Your goal -> Go through the entries below from the first line and transcribe each one exactly, ending with the line that contains "line: (904, 468)".

Information ->

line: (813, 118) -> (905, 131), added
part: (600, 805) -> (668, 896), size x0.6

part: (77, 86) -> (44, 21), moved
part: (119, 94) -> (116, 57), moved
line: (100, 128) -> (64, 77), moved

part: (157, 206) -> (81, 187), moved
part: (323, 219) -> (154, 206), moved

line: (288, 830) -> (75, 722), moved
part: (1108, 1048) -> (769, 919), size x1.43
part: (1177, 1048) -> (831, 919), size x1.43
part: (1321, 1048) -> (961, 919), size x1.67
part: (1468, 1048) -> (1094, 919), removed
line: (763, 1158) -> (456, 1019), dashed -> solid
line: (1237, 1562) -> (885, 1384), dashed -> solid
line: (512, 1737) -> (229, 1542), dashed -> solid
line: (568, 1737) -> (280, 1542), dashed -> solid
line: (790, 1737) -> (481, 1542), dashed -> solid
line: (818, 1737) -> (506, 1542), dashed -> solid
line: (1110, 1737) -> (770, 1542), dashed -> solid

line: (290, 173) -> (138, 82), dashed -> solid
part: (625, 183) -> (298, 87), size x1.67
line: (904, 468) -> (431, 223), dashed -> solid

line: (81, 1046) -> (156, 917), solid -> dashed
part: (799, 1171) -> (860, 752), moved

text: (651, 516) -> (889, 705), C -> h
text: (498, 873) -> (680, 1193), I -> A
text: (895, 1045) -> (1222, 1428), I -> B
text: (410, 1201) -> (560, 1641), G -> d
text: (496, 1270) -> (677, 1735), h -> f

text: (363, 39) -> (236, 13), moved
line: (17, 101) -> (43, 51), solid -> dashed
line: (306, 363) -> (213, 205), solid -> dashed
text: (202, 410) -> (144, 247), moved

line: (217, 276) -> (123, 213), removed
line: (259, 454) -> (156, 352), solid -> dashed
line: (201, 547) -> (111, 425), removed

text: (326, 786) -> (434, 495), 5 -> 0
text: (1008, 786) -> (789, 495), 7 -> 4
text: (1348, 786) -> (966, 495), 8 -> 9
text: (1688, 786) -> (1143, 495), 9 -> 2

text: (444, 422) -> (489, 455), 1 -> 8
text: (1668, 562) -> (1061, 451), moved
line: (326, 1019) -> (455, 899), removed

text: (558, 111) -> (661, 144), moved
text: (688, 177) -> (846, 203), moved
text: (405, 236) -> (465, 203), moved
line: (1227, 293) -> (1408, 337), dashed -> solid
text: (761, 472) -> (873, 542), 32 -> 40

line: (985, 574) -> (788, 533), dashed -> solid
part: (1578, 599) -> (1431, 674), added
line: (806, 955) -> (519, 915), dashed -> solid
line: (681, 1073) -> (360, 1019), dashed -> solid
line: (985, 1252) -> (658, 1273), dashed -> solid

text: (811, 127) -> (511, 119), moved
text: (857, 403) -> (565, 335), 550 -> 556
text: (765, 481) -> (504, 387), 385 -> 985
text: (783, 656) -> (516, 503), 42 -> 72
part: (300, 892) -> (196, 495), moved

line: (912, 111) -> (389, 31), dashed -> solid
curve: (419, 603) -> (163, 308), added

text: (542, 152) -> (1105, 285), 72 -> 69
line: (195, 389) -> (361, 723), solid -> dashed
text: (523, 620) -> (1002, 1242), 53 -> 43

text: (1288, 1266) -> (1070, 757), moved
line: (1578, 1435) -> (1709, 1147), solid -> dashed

Response ->
line: (813, 118) -> (905, 131), added
part: (600, 805) -> (668, 896), size x0.6

part: (77, 86) -> (44, 21), moved
part: (119, 94) -> (116, 57), moved
line: (100, 128) -> (64, 77), moved

part: (157, 206) -> (81, 187), moved
part: (323, 219) -> (154, 206), moved

line: (288, 830) -> (75, 722), moved
part: (1108, 1048) -> (769, 919), size x1.43
part: (1177, 1048) -> (831, 919), size x1.43
part: (1321, 1048) -> (961, 919), size x1.67
part: (1468, 1048) -> (1094, 919), removed
line: (763, 1158) -> (456, 1019), dashed -> solid
line: (1237, 1562) -> (885, 1384), dashed -> solid
line: (512, 1737) -> (229, 1542), dashed -> solid
line: (568, 1737) -> (280, 1542), dashed -> solid
line: (790, 1737) -> (481, 1542), dashed -> solid
line: (818, 1737) -> (506, 1542), dashed -> solid
line: (1110, 1737) -> (770, 1542), dashed -> solid

line: (290, 173) -> (138, 82), dashed -> solid
part: (625, 183) -> (298, 87), size x1.67
line: (904, 468) -> (431, 223), dashed -> solid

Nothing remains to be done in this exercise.